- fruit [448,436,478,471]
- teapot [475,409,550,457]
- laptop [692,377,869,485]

□ □ □ □

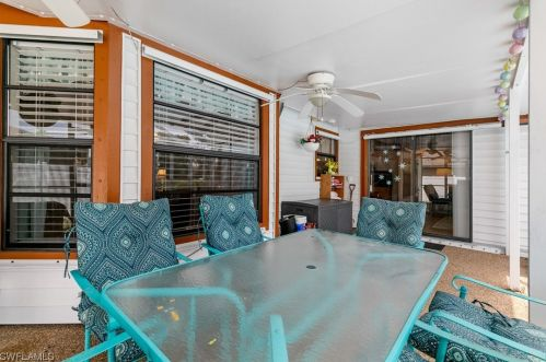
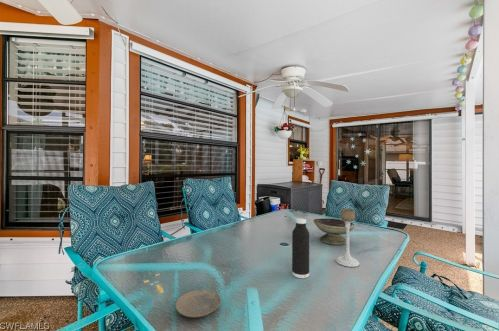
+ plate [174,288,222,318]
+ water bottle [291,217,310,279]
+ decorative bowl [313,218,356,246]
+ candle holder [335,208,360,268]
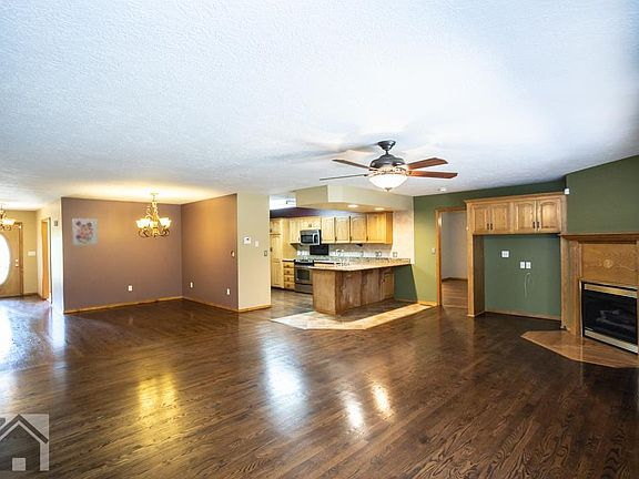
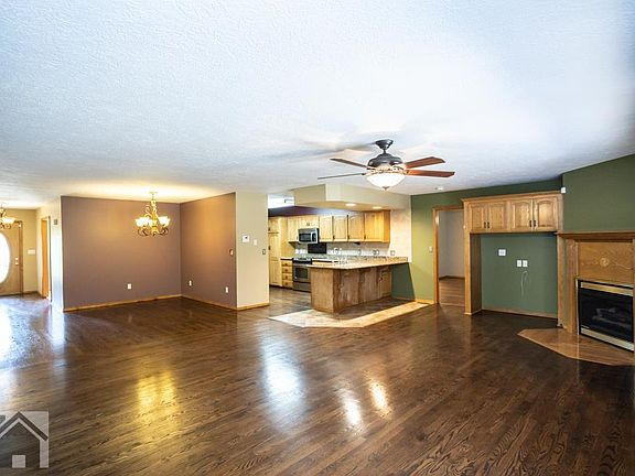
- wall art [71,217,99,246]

□ □ □ □

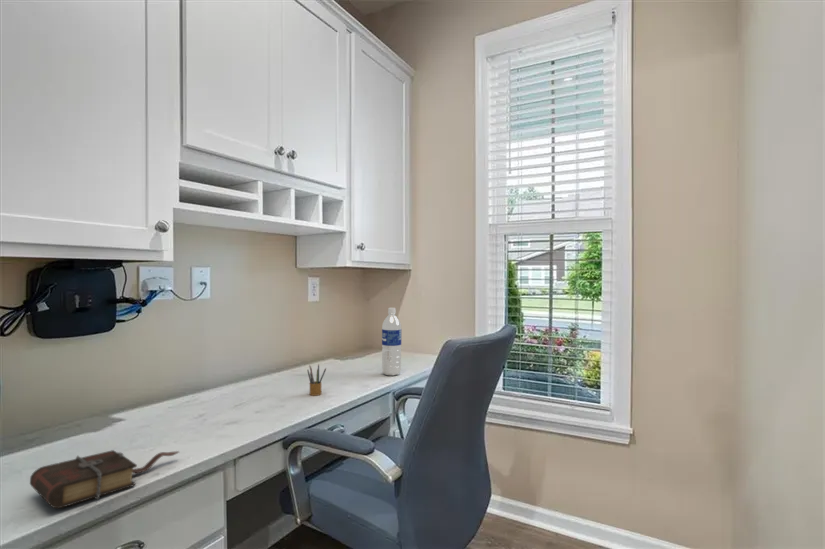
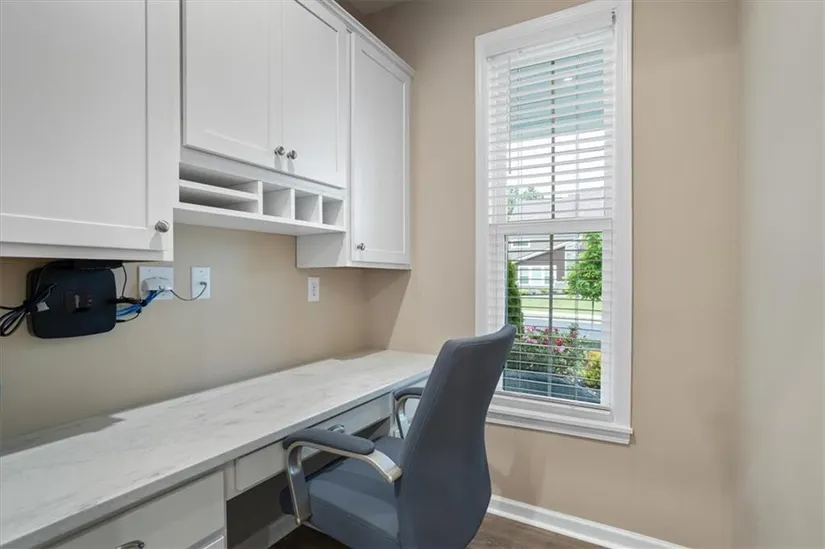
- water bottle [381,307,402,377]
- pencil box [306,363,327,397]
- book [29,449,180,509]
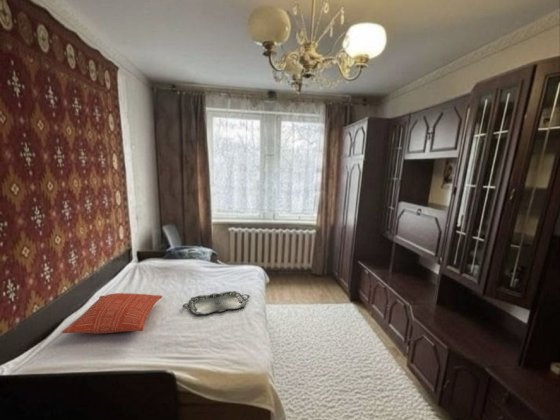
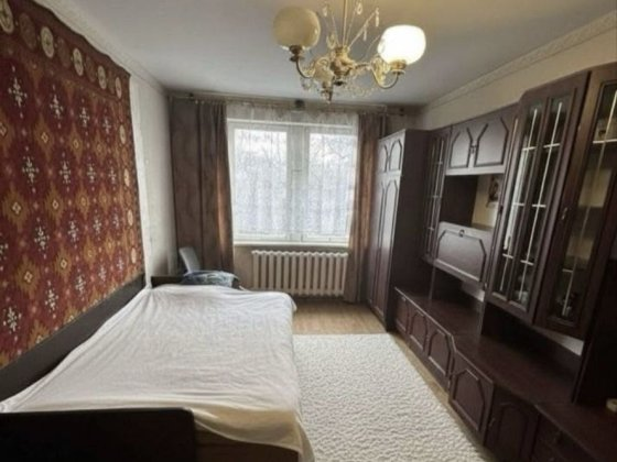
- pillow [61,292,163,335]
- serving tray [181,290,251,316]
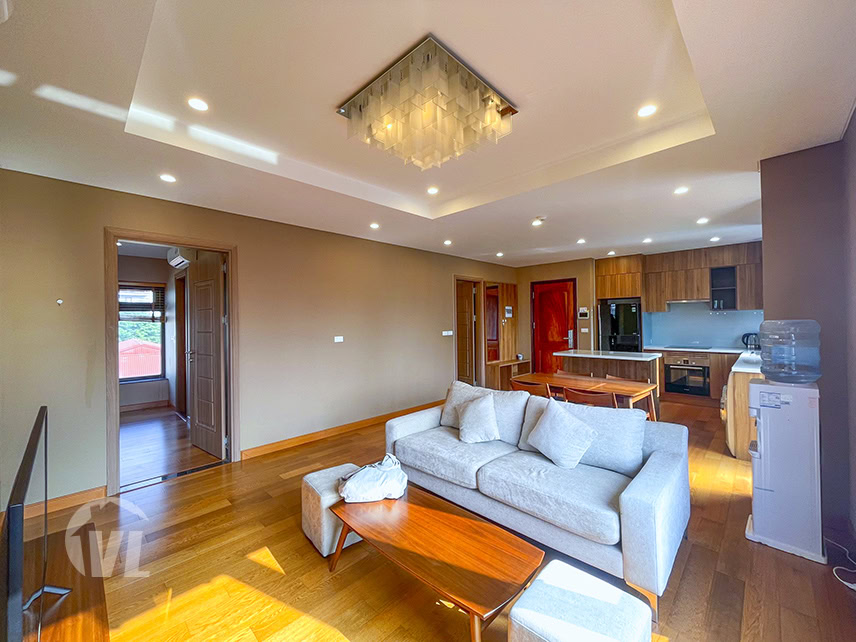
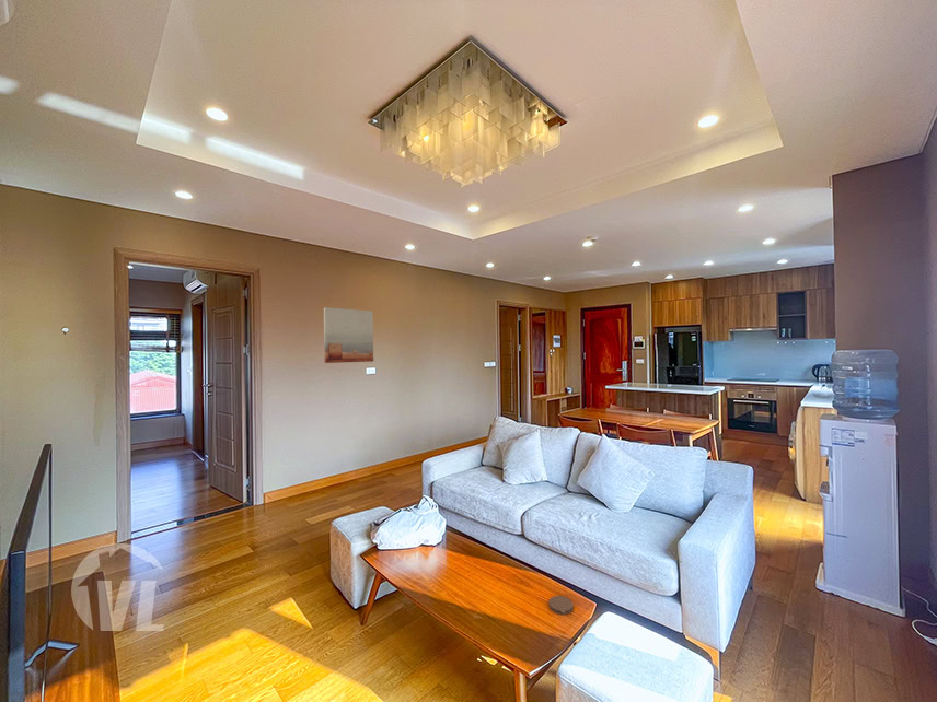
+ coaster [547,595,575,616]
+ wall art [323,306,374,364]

□ □ □ □

### What is required
For the material above, reproduce exactly the lines from the line with "- fruit [448,436,478,471]" to the line with "- laptop [692,377,869,485]", inclusive, and exclude all others.

### Exercise response
- fruit [448,436,478,471]
- teapot [475,409,550,457]
- laptop [692,377,869,485]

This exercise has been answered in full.